FBI Says Man's Testimony Of Group's Plans For Attacks Was Hoax

DETROIT (AP) - Federal officials say a Detroit-area man lied in grand jury testimony when he claimed he was part of a terrorist group that planned to blow up locations in Michigan and Ohio.

Gussan Abraham Jarrar, 42, told a Detroit federal grand jury in August that he and seven other Detroit-area men planned to blow up Cedar Point amusement park in Sandusky, Ohio, Mackinac Bridge and the federal building in Detroit, The Detroit News reported Tuesday.

But federal authorities -- who spent months investigating his claims -- say he lied and that no such group exists. A grand jury in Detroit last week indicted Jarrar on three counts of perjury. Each charge is punishable by five years in prison.

Jarrar has been in the United States since 1979. He was in custody at the Macomb County Jail on a drug charge in August when he was called to testify before the grand jury.

He claimed an anti-Israeli group called Whatever It Takes planned to set off bombs across Michigan and at Cedar Point.

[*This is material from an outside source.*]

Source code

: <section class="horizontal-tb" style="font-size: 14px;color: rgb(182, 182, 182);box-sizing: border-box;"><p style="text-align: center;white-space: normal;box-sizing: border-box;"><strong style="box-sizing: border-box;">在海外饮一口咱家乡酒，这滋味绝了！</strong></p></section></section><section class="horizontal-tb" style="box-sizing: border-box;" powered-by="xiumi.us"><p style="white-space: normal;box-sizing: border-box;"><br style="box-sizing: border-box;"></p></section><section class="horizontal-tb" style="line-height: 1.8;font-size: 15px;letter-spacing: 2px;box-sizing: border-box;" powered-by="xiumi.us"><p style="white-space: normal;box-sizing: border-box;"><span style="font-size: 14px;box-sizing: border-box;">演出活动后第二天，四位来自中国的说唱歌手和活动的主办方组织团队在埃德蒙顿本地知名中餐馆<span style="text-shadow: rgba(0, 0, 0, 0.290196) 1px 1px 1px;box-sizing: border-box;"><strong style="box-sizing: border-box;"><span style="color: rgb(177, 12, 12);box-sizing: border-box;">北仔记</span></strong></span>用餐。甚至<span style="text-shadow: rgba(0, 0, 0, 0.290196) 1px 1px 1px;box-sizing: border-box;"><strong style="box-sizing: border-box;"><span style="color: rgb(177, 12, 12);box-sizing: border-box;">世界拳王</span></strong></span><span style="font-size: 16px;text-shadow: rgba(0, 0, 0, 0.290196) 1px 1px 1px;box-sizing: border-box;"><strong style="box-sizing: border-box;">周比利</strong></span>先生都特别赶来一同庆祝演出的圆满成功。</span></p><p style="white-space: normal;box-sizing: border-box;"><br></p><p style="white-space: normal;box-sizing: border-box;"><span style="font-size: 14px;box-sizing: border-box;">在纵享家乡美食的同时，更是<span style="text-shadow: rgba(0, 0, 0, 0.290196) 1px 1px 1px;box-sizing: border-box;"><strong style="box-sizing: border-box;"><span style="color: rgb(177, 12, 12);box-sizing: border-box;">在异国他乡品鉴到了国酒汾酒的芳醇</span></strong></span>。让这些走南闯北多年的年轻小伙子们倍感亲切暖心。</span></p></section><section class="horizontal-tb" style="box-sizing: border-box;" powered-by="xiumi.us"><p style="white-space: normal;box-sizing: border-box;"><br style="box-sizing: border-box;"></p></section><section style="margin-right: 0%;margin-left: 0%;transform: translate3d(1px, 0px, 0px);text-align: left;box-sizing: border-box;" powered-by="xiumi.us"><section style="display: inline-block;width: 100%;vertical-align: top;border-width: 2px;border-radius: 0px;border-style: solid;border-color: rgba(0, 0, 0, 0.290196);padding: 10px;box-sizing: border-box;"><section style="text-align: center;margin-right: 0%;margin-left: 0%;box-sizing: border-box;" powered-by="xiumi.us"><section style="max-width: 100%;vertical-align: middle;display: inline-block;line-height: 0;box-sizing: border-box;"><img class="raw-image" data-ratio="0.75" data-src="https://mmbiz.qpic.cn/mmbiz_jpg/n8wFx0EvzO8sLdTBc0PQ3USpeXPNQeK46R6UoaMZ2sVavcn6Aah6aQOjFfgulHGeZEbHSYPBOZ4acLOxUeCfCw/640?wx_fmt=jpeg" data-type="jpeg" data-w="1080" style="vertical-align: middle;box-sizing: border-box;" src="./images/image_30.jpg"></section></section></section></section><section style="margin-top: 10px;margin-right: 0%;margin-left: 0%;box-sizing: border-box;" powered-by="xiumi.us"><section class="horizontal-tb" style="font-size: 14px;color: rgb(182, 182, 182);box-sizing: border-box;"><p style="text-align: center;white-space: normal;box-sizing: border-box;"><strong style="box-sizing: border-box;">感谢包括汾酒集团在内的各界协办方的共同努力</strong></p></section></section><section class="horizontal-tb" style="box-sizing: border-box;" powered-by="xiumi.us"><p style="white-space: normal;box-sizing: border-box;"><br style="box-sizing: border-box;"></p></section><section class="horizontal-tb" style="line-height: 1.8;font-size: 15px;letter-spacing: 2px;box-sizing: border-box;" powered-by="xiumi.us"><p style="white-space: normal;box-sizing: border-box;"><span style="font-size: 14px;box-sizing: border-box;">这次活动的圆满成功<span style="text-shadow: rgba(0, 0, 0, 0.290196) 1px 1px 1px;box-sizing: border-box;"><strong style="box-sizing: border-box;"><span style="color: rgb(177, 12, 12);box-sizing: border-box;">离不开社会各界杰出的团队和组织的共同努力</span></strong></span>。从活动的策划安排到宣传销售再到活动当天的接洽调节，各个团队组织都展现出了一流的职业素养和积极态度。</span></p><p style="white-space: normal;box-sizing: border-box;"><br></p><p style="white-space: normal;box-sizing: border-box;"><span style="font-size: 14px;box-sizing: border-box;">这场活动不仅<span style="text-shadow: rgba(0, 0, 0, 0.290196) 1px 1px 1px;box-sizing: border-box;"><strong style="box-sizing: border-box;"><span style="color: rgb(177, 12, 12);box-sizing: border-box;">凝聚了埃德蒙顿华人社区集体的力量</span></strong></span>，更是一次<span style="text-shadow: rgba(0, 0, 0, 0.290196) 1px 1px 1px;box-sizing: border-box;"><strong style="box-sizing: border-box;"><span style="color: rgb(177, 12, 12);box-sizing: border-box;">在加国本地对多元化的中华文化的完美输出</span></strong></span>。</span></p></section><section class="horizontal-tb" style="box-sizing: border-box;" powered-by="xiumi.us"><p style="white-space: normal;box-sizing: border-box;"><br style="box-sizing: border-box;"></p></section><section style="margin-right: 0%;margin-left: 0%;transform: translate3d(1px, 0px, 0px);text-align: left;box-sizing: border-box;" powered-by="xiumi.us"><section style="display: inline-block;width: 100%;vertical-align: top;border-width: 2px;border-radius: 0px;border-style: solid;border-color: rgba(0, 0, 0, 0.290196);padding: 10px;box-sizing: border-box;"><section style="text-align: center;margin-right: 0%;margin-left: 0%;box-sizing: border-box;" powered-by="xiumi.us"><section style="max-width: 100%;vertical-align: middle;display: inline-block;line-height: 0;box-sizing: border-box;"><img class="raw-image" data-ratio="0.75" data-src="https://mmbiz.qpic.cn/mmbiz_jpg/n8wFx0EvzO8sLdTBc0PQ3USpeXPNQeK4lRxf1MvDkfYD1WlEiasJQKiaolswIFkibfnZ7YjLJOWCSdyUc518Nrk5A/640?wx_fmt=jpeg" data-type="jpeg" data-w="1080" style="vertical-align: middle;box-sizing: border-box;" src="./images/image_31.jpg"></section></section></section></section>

"They were going to start acting on behalf of the people back in the Middle East. Somebody has to listen," Jarrar told the grand jury. "There were plans to blow up a few structures in Detroit, you know, in the metro area, kind of set up cars with bombs in different locations."

He claimed the group had been active for at least two years and had purchased material to make the bombs.

FBI Special Agent Greg Suhajda said the bureau notified Cedar Point and the Mackinac Bridge Authority of Jarrar's claims last summer. Agents interviewed the seven local men named by Jarrar, and none had any connection to any terrorist plot. All have been cleared.